**What you have to do**: Your task is to return the line containing "Step: Look over" and each line after it through the end of the entries, exactly, with no other lines.

Dataset entries:
_ _ _ _
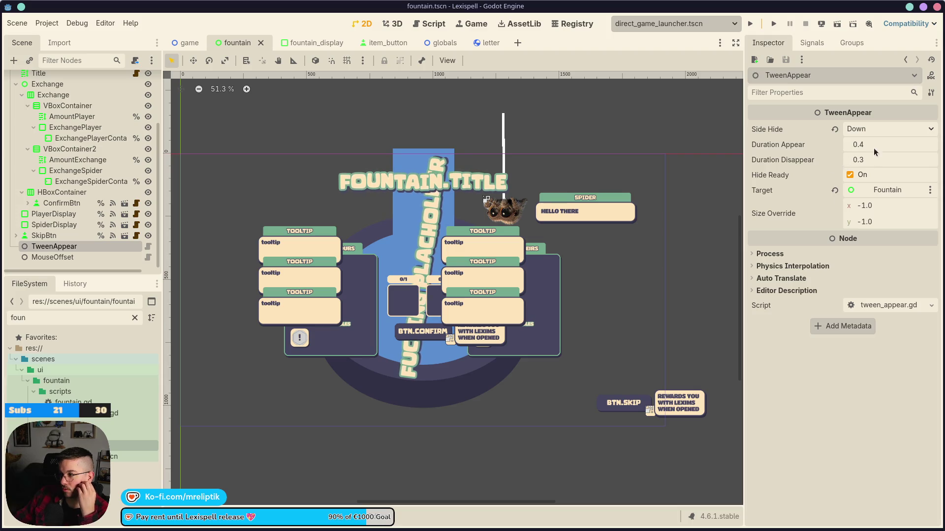
click(190, 43)
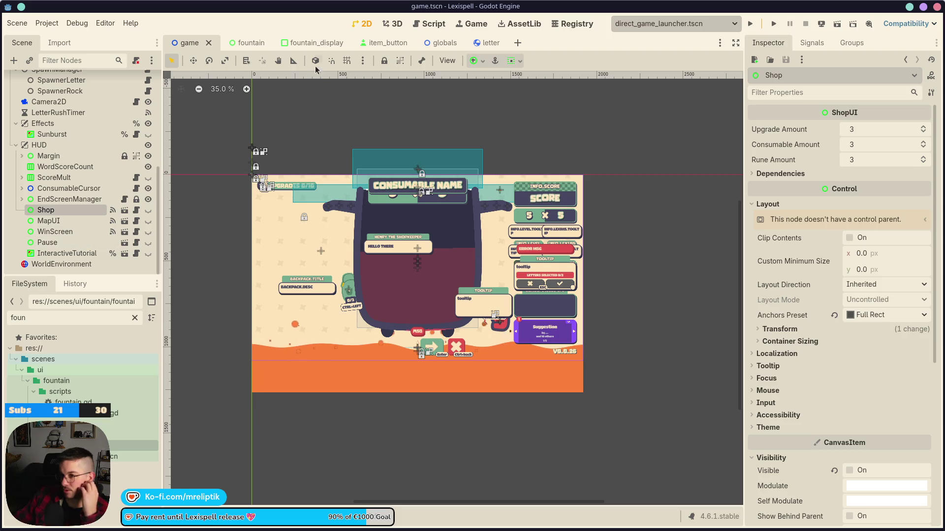
Step: Look over the fountain, fountain_display and item_button scenes and select the consumables ItemButton
click(261, 43)
click(328, 43)
click(382, 43)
_ _ _ _
**Answer to this problem**:
Step: Look over the fountain, fountain_display and item_button scenes and select the consumables ItemButton
click(261, 43)
click(328, 43)
click(382, 43)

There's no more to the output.